Opinião
Se Jorge Mendes quer a SAD do FC Famalicão...
2018-06-23 14:00:00

Hoje é o dia da tão aguardada Assembleia Geral destituitiva do Sporting, e com razão a comunicação social portuguesa fala exclusivamente do assunto. Este mesmo sábado, outra AG, igualmente histórica, irá acontecer, mas está votada ao silêncio. Refiro-me à AG extraordinária do FC Famalicão com apenas um item na ordem do dia: vender 90 por cento da SAD a investidores estrangeiros. Este é um caminho inaugurado há menos de um ano, a 1 de julho de 2017, quando foi aprovada a transformação jurídica do FC Famalicão de uma SDUQ para SAD. Um destino que já atingiu muitos pequenos clubes portugueses, que estão a atravessar uma crise de crescimento devido ao aumento das pressões económicas e financeiras. Razão pela qual são forçados a sacrificar o clube como associação desportiva para facilitar a entrada de capital. Os efeitos são conhecidos, e como expliquei num artigo anterior, provavelmente até é contraditório. (https://bancada.pt/futebol/opiniao/o-dualismo-entre-clubes-e-sad). O clube abre-se aos capitais externos para estabilizar a situação económica (sem que o resultado seja garantido) e , ao fazê-lo, enfraquece a dimensão democrática do clube.

Mas há algo neste caso do FC Famalicão que o torna especial. Refiro-me às notícias divulgadas nas última semanas sobre o interesse de Jorge Mendes em investir na SAD do clube. Isso ficou conhecido graças a indiscrições jornalísticas, nunca negadas pelo fundador da Gestifute. Para fortalecer a hipótese, no entanto, deu um passo adicional: o anúncio oficial de que a liderança da SAD do FC Famalicão será delegada em Miguel Ribeiro, até há poucos dias diretor do Rio Ave, clube vassalo de Jorge Mendes. Como sempre acontece nestes casos, a manobra é apresentada de forma a ser atrativa para os adeptos do clube, com a promessa de um fortalecimento imediato da equipa tendo em vista um rápido regresso à Primeira Liga. Nesse sentido, a retórica é bastante óbvia. A promessa de glórias desportivas possibilitada pelo capital privado é o refrão que serve para ofuscar a amargura de perder a base democrática do clube.

Neste caso específico, pode ser que o impulso da Gestifute realmente permite que o FC Famalicão retorne à elite do futebol português.Mas esse não é o aspecto mais importante. O que realmente conta é o facto de que, se Jorge Mendes realmente entrasse diretamente num clube o conflito de interesses seria muito pesado. Estamos a falar do superagente mais poderoso do mundo.
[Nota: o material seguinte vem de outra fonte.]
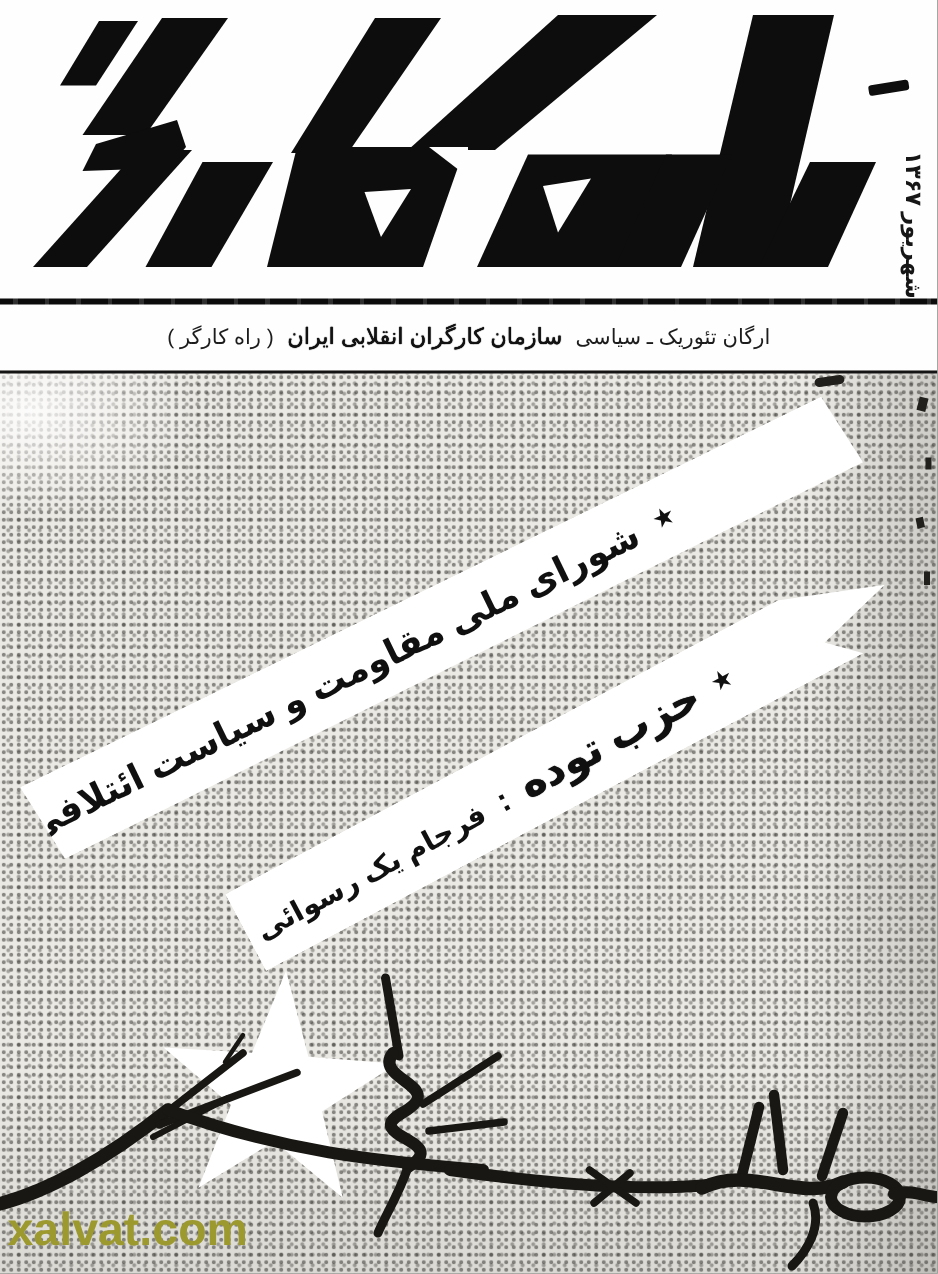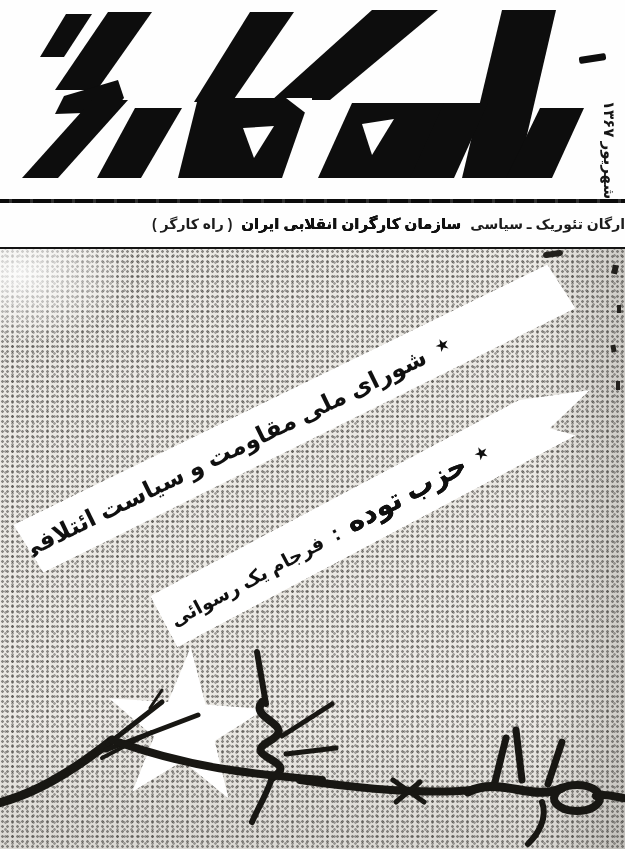"ارگان تئوریک ـ سیاسی سازمان" .subtitle { font-weight: bold -> normal; text-align: right -> center }
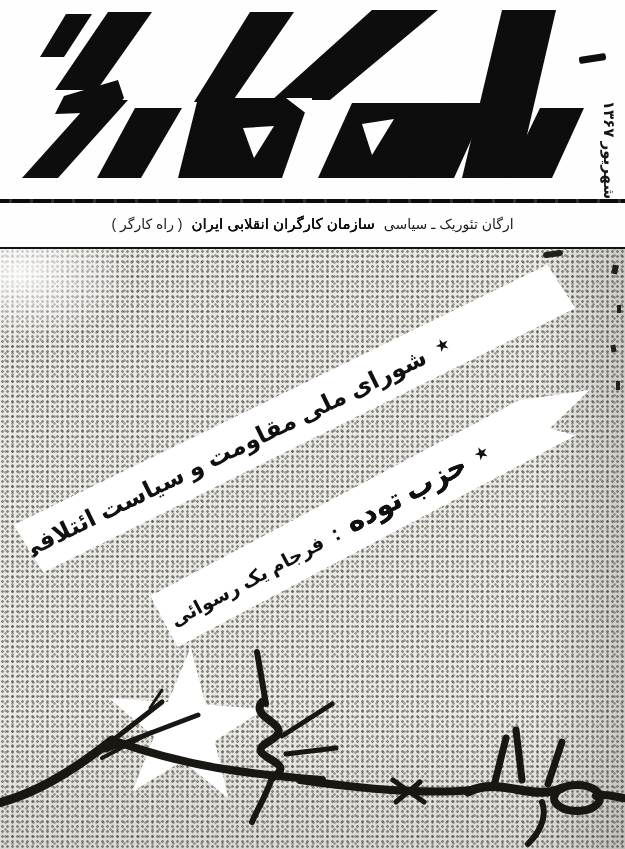"xalvat.com" div.watermark { html: none -> <div>xalvat.com</div> }
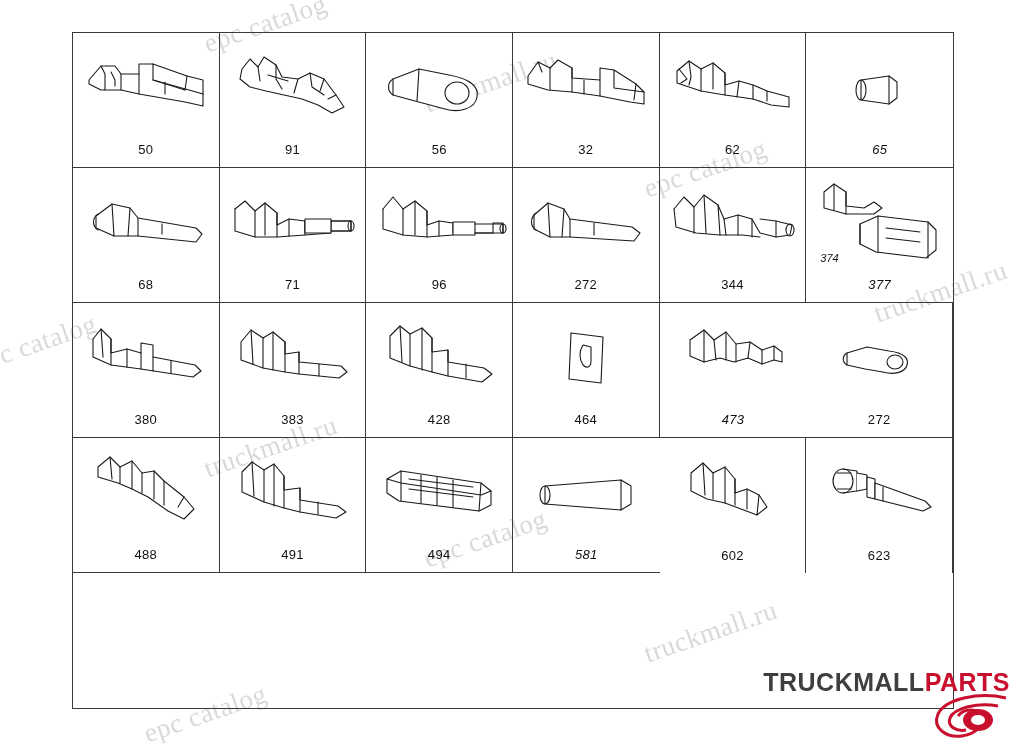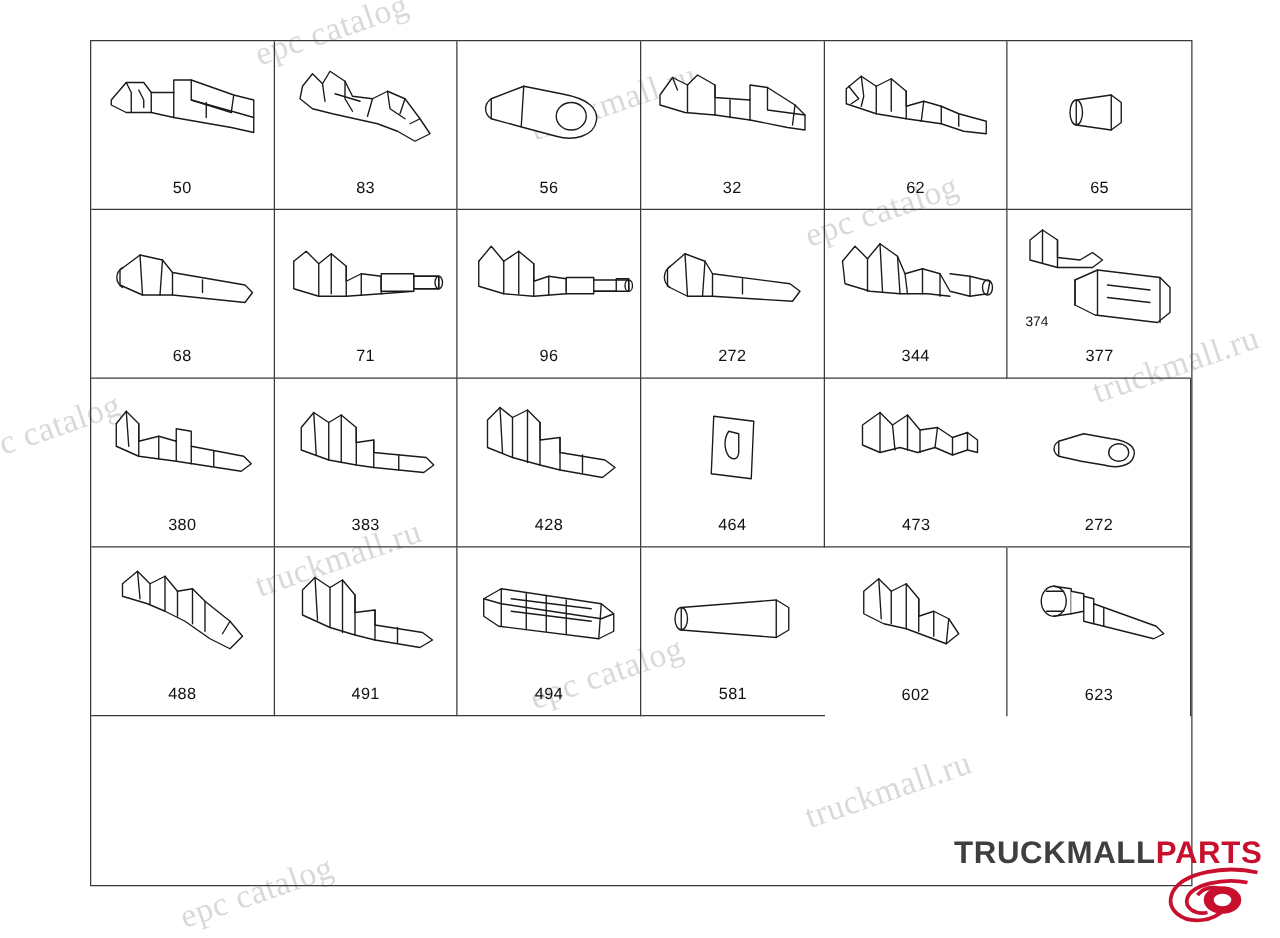"83" div.part-label { text: 83 -> 91 }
Um estatuto que, apesar dos rudes golpes na imagem que tem sofrido na sequência das investigações relacionadas com desvios de dinheiro no futebol, continua a manter uma posição central no mapa do poder global do futebol. Esta estratégia é visível pelo súbito interesse no mercado italiano (especialmente as relações com a Lazio e o Nápoles), que até agora tinha sido muito secundário nas suas estratégias, assim como a tecelagem de relacionamentos com clubes do Championship, que visam recuperar um lugar na Premier League. Primeiro o Wolverhampton, agora também o Nottingham Forest.

Este tipo de conduta, por parte de quem detém um poder tão esmagador em Portugal, e que poderá levar à posse de um clube, é algo a ser evitado. Uma questão elementar de transparência não recomenda isso. Esperaria que a FPF e a Liga tivessem uma posição clara sobre este ponto. Mas tenho a certeza que eles evitarão fazer isso. Quem tocaria em Jorge Mendes em Portugal? É nestas circunstâncias que entendemos melhor a diferença entre líderes e burocratas.

P.S. Comecei este artigo com uma referência à AG do Sporting. Será um momento de clareza e colocará nas mãos dos sócios a escolha do futuro do clube. Muito se sabe e se diz sobre o que é de domínio público, mas também há alguns bastidores. Um deles diz respeito à entrada de possíveis novos investidores na SAD leonina, caso haja uma mudança de liderança. Os nomes circulam, e atrás de uma das figuras pronta para entrar na SAD estaria um personagem muito importante do futebol português. Quem é ele? Como o meu ilustre compatriota Pier Paolo Pasolini escreveu: "Eu sei, mas não tenho a prova". Por isso, mantenho o nome para mim. Talvez fale sobre isso daqui a alguns meses.

Pippo Russo é um jornalista free-lancer e sociólogo italiano e escreve no Bancada ao quarto sábado de cada mês.